By S. Nicole
To the comments…
Sometimes words from others build us up, mend us, or break us. It all depends on their weight and the old stories they stir inside us.
This week, one comment hit me hard — harder than I expected. It left me feeling raw, unsure, and low.
“Your thumbnails are depressing, and your topics don’t make me want to enter your world.”
Yeah. Trolls will troll — it’s their job, right? Sometimes I wonder if they get paid for being assholes.
Some will tell me, “Don’t let it get to you.” Others might even agree with the comment. But let’s be real — it does get to us. Saying otherwise is not weakness, it’s honesty.
We content creators hustle hard, and for someone unhoused, with no safety net, doing this grind is exhausting as hell. I’m always learning, pivoting, trying to crack the code of digital appeal — thumbnails, keywords, timing. It’s overwhelming.
And the constant question haunts me: Is this really for me? Or do I need help?
Spoiler alert: I’m broke, so hiring a digital marketing team isn’t an option.

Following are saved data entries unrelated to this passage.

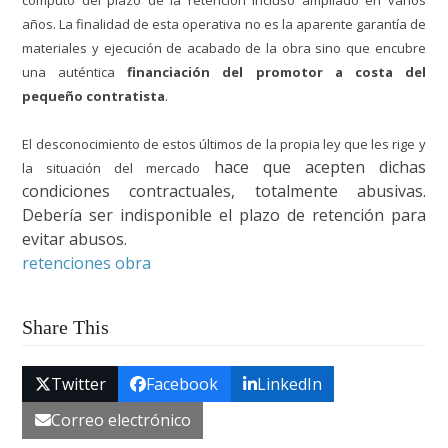
cómputo del plazo de la retención incluso ampliado en varios
años. La finalidad de esta operativa no es la aparente garantía de
materiales y ejecución de acabado de la obra sino que encubre
una auténtica
financiación del promotor a costa del
pequeño contratista
.
El desconocimiento de estos últimos de la propia ley que les rige y
hace que acepten dichas
la situación del mercado
condiciones contractuales, totalmente abusivas.
Debería ser indisponible el plazo de retención para
evitar abusos.
retenciones obra
Share This
Twitter
Facebook
LinkedIn
Correo electrónico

Here’s the truth — I’m not your typical creator. That’s why I created the “anti-performative” content series.
Platforms like Instagram and YouTube? They want us to polish, curate, and self-pimp our pain for clicks. I’m not here for that.
So yeah, the comment stung. Maybe he’s right — my platform isn’t “clickable” by shallow algorithm standards. But that’s okay.
My content isn’t for the playground. It’s for those ready to face raw, gut-level realness — the stuff that makes people uncomfortable.
My seriousness is a threat to some people’s emotional bypass.
But just because it’s not flashy doesn’t mean it isn’t needed.
So here’s my question to you:
How do you really feel when you read comments like these — whether aimed at you or someone else?
Because this creator life? It’s a hell of a ride — especially when you’re building it from nothing.